If you were to assess the situation, how would you draw the balance between meeting demand loads, as a part of the demand-side strategic plan, and meeting the constant need for energy efficiency?
Our campuses have been growing but not our budgets. We added two million square feet last year, and more than just providing energy-efficient cooling, we have to provide energy, which must be reliable, efficient and sustainable. We have multiple power generation sources and often consider ourselves at risk if we are connected to the normal grid. We produce our own energy and always operate net zero. An important aspect to meeting demands is to have access to a good control system, which determines the ability to connect to a grid and to detail whether I need to import power or export power. When you have five different plants and two thermal storage tanks, the challenge is in deciding which one is better to run, with the lowest amount of energy. Using natural steam for heating and cooling is another very diverse challenge, but we’ve worked out the method of dispatching – that is, to know which chiller or turbine to run, in order to get enough energy to the building.
Where does the campus stand in terms of system efficiency, and what measures have you taken to ensure you’re constantly moving towards the 90% annual energy-efficiency goal?
On the supply side, in 2002, the annual system efficiency was 1.5 kilowatts per tonne, which was bad.
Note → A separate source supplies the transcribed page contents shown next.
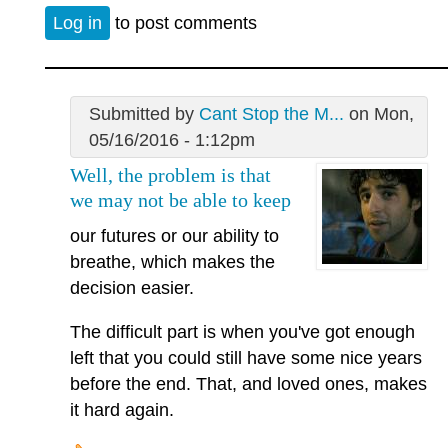
Log in
to post comments
Submitted by
Cant Stop the M...
on Mon,
05/16/2016 - 1:12pm
Well, the problem is that
we may not be able to keep
our futures or our ability to
breathe, which makes the
decision easier.
The difficult part is when you've got enough
left that you could still have some nice years
before the end. That, and loved ones, makes
it hard again.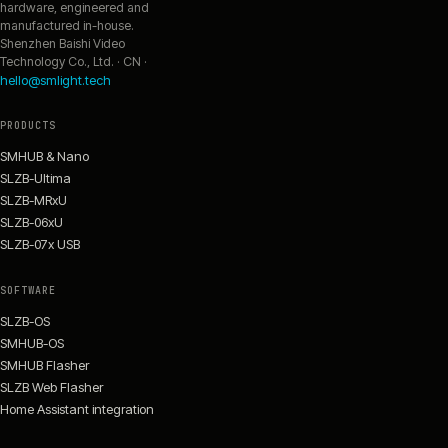
hardware, engineered and
manufactured in-house.
Shenzhen Baishi Video
Technology Co., Ltd. · CN ·
hello@smlight.tech
PRODUCTS
SMHUB & Nano
SLZB-Ultima
SLZB-MRxU
SLZB-06xU
SLZB-07x USB
SOFTWARE
SLZB-OS
SMHUB-OS
SMHUB Flasher
SLZB Web Flasher
Home Assistant integration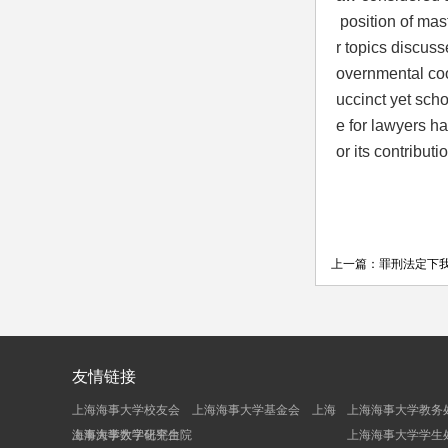
position of mas
r topics discusse
overnmental coo
uccinct yet scho
e for lawyers ha
or its contribut
上一篇：
罪刑法定下
友情链接
上海海事大学校友会
上海海事大学基金会
上海
上海海事大学教务
海事大学数字化平台
上海海事大学研究生院
上海海事大学学生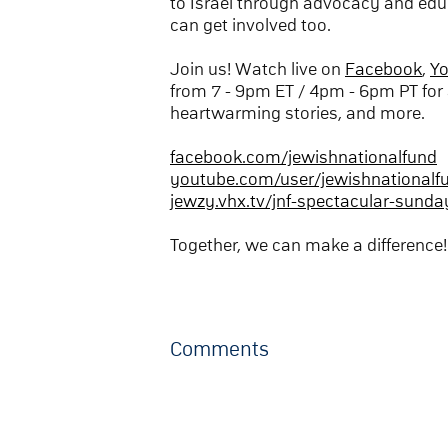
to Israel through advocacy and edu
can get involved too.
Join us! Watch live on
Facebook
,
Y
from 7 - 9pm ET / 4pm - 6pm PT for 
heartwarming stories, and more.
facebook.com/jewishnationalfund
youtube.com/user/jewishnationalf
jewzy.vhx.tv/jnf-spectacular-sunda
Together, we can make a difference!
Comments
In 2008, we dropped it to 0.8 kilowatt per tonne and, then, further to 0.65 kilowatt per tonne in three years. Last year, we were at 0.62 kilowatt per tonne, and now my goal is to get to 0.6 kilowatt per tonne. In terms of the amount of power generation, in 1976 we were delivering around 150 million kilowatt hours; we now deliver 320 million kilowatt hours, with less fuel and an efficiency of 0.62 kilowatt per tonne on an annual basis. In my opinion, if you are truly interested in efficiency, you never rest. We have also cut our fuel use in the past two months, which is five per cent less, when compared to the previous year. The idea is to look at the situation holistically and make our own steam, cooling and power.
The main campus at Austin features a Combined Heat and Power (CHP) plant with a total capacity of 134 MW of power and 1.2 million lb/hr of steam generation capacity. The single largest electrical load on campus is the cooling system, with the capacity to provide 60,600 tonnes of refrigeration to the campus. Does the cooling system run at full capacity to date?
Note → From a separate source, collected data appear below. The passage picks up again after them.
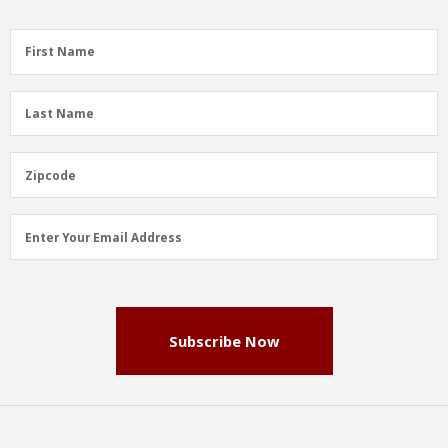
First
First Name
Name
(Required)
Last
Last Name
Name
(Required)
Zipcode
Zipcode
Email
Enter Your Email Address
Address
(Required)
Subscribe Now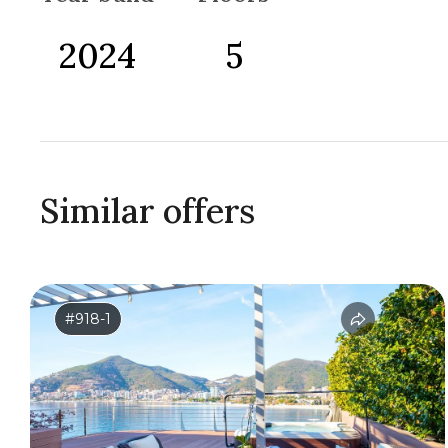
2024
5
Similar offers
#918-1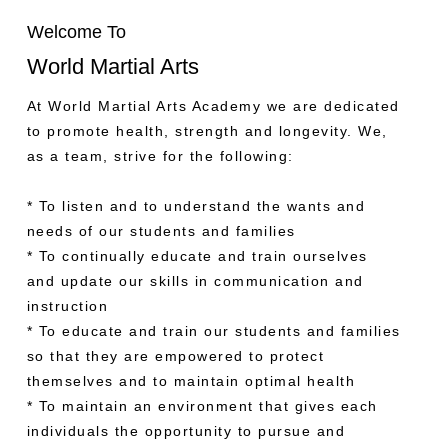
Welcome To
World Martial Arts
At World Martial Arts Academy we are dedicated
to promote health, strength and longevity. We,
as a team, strive for the following:
* To listen and to understand the wants and
needs of our students and families
* To continually educate and train ourselves
and update our skills in communication and
instruction
* To educate and train our students and families
so that they are empowered to protect
themselves and to maintain optimal health
* To maintain an environment that gives each
individuals the opportunity to pursue and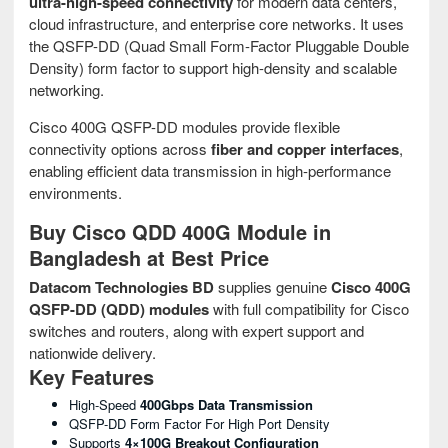
ultra-high-speed connectivity
for modern data centers,
cloud infrastructure, and enterprise core networks. It uses
the QSFP-DD (Quad Small Form-Factor Pluggable Double
Density) form factor to support high-density and scalable
networking.
Cisco 400G QSFP-DD modules provide flexible
connectivity options across
fiber and copper interfaces
,
enabling efficient data transmission in high-performance
environments.
Buy Cisco QDD 400G Module in
Bangladesh at Best Price
Datacom Technologies BD
supplies genuine
Cisco 400G
QSFP-DD (QDD) modules
with full compatibility for Cisco
switches and routers, along with expert support and
nationwide delivery.
Key Features
High-Speed
400Gbps Data Transmission
QSFP-DD Form Factor For High Port Density
Supports
4×100G Breakout Configuration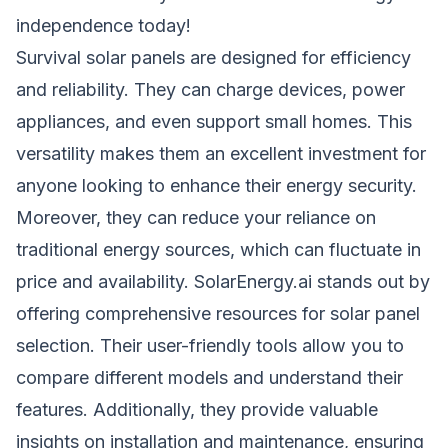
independence today!
Survival solar panels are designed for efficiency
and reliability. They can charge devices, power
appliances, and even support small homes. This
versatility makes them an excellent investment for
anyone looking to enhance their energy security.
Moreover, they can reduce your reliance on
traditional energy sources, which can fluctuate in
price and availability. SolarEnergy.ai stands out by
offering comprehensive resources for solar panel
selection. Their user-friendly tools allow you to
compare different models and understand their
features. Additionally, they provide valuable
insights on installation and maintenance, ensuring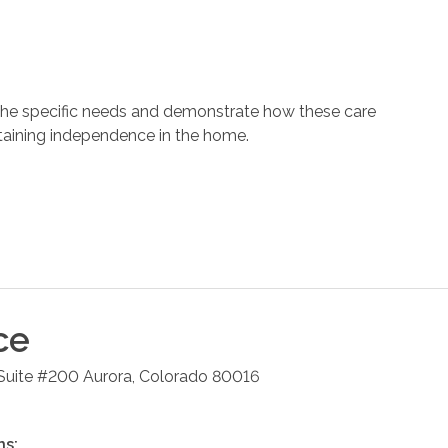
 the specific needs and demonstrate how these care
ntaining independence in the home.
ce
 Suite #200
Aurora
,
Colorado
80016
ns: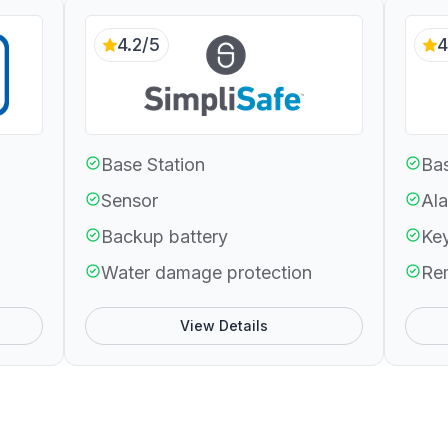
4.2/5
4
Base Station
Bas
Sensor
Ala
Backup battery
Ke
Water damage protection
Re
View Details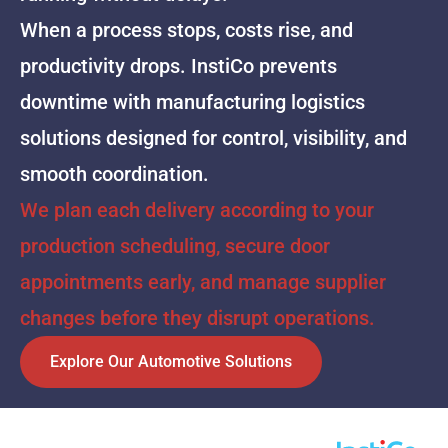
When a process stops, costs rise, and
productivity drops. InstiCo prevents
downtime with manufacturing logistics
solutions designed for control, visibility, and
smooth coordination.
We plan each delivery according to your
production scheduling, secure door
appointments early, and manage supplier
changes before they disrupt operations.
Explore Our Automotive Solutions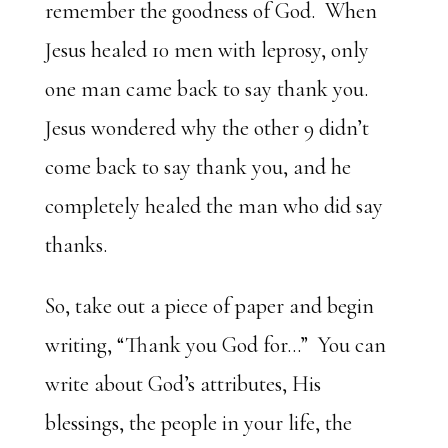
remember the goodness of God. When
Jesus healed 10 men with leprosy, only
one man came back to say thank you.
Jesus wondered why the other 9 didn’t
come back to say thank you, and he
completely healed the man who did say
thanks.
So, take out a piece of paper and begin
writing, “Thank you God for…” You can
write about God’s attributes, His
blessings, the people in your life, the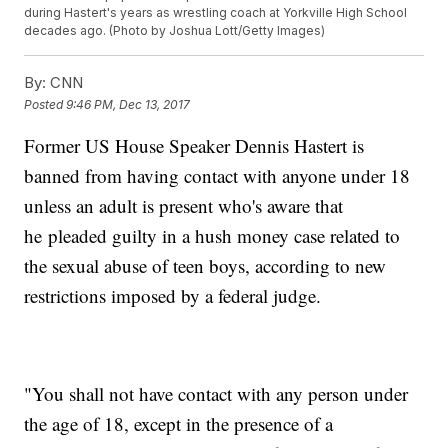
during Hastert's years as wrestling coach at Yorkville High School
decades ago. (Photo by Joshua Lott/Getty Images)
By:
CNN
Posted
9:46 PM, Dec 13, 2017
Former US House Speaker Dennis Hastert is
banned from having contact with anyone under 18
unless an adult is present who's aware that
he
pleaded guilty in a hush money case related to
the sexual abuse of teen boys, according to new
restrictions imposed by a federal judge.
"You shall not have contact with any person under
the age of 18, except in the presence of a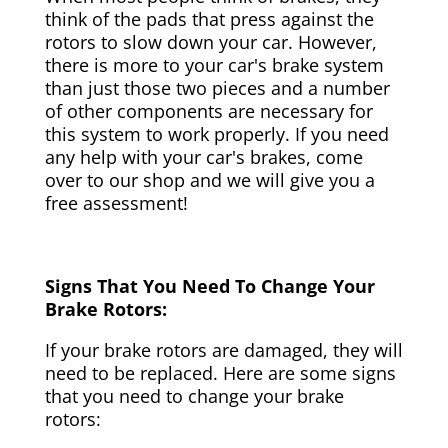
think of the pads that press against the
rotors to slow down your car. However,
there is more to your car's brake system
than just those two pieces and a number
of other components are necessary for
this system to work properly. If you need
any help with your car's brakes, come
over to our shop and we will give you a
free assessment!
Signs That You Need To Change Your
Brake Rotors:
If your brake rotors are damaged, they will
need to be replaced. Here are some signs
that you need to change your brake
rotors: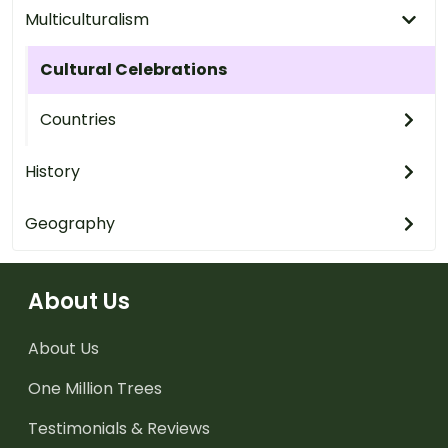
Multiculturalism
Cultural Celebrations
Countries
History
Geography
About Us
About Us
One Million Trees
Testimonials & Reviews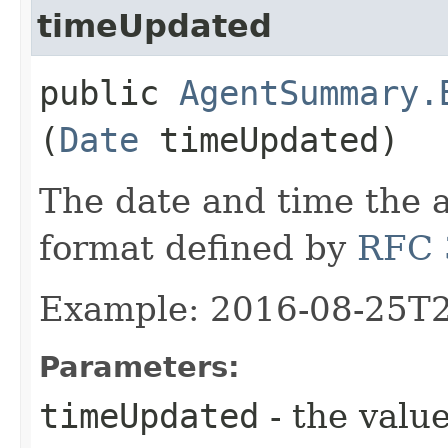
timeUpdated
public
AgentSummary.
(
Date
timeUpdated)
The date and time the 
format defined by
RFC 
Example: 2016-08-25T
Parameters:
timeUpdated
- the value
Eight years ago, our cooling systems were running at full capacity, but not at present. Though it may sound like a bad thing, it is not. Plants are one aspect, but what’s even more essential is having a good distribution system. If you don’t have the right size of piping to support the load of the building, it’s not going to work. Even though our system is large, it is all looped, hence it does not matter which system and plant are running. With the help of a central control, I can access all five plants. We are soon getting to the point, where one plant will be located 10 miles away and can be monitored remotely, without the need for people.
You mentioned that the power plant’s new equipment is more efficient. Could you elaborate on how technology, when combined with a control system, helps deliver on efficiency?
I think the challenge is that most people don’t know what they can do with technology. What we’re trying to do is to set the gold standard. We work with a company, who created a control system for us. In addition to the system, we use Variable Frequency Drive (VFD) systems to control the chillers, water pumps and the chilled water pumps and the tower fans, and it is all in one integrated system. What it does is it makes all simultaneous decisions. It uses its own networks after considering all the options, it shows the least number of equipment I need to run to make the tonne. We have evolved, and the plant we implemented this with was a brand new one. Now, the system has evolved from just controlling a plant to also managing distribution and multiple plants at the same time. We have learnt a lot during the journey. The plants are also monitored independently from Seattle, so if there’s something wrong, the operators there will call my operators.
What role does cost play? Is it an overruling factor in opting for energy-efficient solutions?
When it comes to capex and opex, it is a balancing act. At the campus, we finance ourselves and are moving into a process, where we are picky when it comes to designs for our plants and buildings. We also analyse lifecycle costs, and typically, the cost of a building is one-eighth of the lifetime cost of a building. This means that the operational cost is eight times more than the cost of a building; hence, you want to build it right, but you also want to be able to operate it right. Here is where the mistake lies. Very often, campuses and commercial buildings are looked at with a maximum lifecycle cost of 3-10 years, when we think 100 years. Another important aspect is to have specific design standards for buildings.